## Work instructions
Going through the entries below, work out how many lines have the string "Charging" in them. Give the number and nothing more.

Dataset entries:
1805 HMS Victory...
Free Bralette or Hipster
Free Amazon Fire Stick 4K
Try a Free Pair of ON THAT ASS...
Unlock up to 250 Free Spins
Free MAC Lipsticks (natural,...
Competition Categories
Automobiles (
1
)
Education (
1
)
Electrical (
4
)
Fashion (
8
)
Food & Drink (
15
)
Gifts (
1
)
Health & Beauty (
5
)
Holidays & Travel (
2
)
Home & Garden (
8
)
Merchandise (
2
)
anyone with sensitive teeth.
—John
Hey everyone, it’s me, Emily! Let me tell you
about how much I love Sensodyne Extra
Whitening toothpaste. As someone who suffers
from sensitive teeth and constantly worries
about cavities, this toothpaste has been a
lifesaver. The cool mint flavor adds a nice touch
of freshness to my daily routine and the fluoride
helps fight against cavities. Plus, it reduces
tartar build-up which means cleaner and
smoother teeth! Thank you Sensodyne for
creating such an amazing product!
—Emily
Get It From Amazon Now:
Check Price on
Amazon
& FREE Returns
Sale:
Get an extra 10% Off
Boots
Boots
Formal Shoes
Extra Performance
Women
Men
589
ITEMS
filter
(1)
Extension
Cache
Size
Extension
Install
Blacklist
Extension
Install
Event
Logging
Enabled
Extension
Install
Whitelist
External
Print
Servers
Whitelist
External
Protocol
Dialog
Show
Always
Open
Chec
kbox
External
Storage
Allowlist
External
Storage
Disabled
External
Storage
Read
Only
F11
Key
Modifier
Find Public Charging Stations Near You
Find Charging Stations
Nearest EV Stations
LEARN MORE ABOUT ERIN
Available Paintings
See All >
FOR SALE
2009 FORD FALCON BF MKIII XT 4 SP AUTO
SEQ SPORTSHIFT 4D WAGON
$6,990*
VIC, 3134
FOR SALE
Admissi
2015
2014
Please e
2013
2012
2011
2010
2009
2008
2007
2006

## Response to this exercise
2